Sole proprietorships are business entities that are tied to a single owner. The entity is considered a "pass-through" tax entity, which means that for the purposes of taxes, the profit earned by the sole proprietorship is considered to be earned by the owner directly. Additionally, the assets of the sole proprietorship are owned by the individual owner. Sole proprietorships do not need to meet state registration requirements, so transferring a sole proprietorship to another individual or company is fairly straightforward.
Create an inventory of the tangible and intangible assets of the company. Tangible assets include office supplies, automobiles, office space, software and any other specific assets you can identify. Intangible assets include intellectual property, patents, goodwill and any other valuable commodity your company has that does not have a physical form.
Apply a valuation to asset listed in your inventory. The valuation can be determined in a number of ways, but generally you should value the asset based on the asset's basis--how much you paid for it when you acquired it--minus any depreciation over the life of the asset.
Total the value of all the business's assets. This is the net worth of the sole proprietorship.
Prepare a purchase agreement that lists all of the company's assets and the valuations that you determined.
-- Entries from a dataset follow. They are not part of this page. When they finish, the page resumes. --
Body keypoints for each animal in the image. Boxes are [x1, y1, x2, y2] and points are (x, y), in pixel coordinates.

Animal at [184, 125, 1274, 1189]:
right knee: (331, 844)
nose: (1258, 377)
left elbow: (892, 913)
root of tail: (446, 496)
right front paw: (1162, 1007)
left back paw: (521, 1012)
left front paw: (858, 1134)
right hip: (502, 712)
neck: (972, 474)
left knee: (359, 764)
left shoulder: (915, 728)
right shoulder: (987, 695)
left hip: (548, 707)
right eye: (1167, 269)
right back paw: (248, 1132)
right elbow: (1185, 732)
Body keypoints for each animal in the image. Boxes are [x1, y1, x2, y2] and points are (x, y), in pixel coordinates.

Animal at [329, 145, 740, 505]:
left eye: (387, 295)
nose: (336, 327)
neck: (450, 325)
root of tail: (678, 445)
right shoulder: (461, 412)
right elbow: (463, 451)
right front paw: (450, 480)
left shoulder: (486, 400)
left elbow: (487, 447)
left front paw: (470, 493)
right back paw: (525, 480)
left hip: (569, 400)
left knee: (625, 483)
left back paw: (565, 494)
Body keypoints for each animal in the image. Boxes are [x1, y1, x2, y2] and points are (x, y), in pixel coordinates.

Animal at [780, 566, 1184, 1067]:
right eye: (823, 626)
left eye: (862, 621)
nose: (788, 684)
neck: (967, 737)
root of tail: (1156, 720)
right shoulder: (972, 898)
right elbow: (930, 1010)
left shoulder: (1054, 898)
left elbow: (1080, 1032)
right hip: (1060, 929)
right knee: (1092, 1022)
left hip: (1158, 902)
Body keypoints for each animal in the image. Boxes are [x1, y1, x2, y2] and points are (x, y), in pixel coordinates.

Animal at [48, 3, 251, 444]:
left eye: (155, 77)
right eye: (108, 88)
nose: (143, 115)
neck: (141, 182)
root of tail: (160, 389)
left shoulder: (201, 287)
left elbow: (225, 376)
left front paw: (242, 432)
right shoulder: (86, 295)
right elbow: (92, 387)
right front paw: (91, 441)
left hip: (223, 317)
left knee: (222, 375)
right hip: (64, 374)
The purchase agreement should explicitly state the amount of money the buyer is paying for the assets and the terms of the sale. This includes how long the buyer will pay if he is paying on installments and any rights that you retain or are transferring over the sole proprietorship's name or intellectual property.
Sign and date the purchasing agreement and have the buyer sign and date it. Because the purchase agreement is a simple contract between two consenting parties, it does not need to be notarized or witnessed, or filed with any state agency.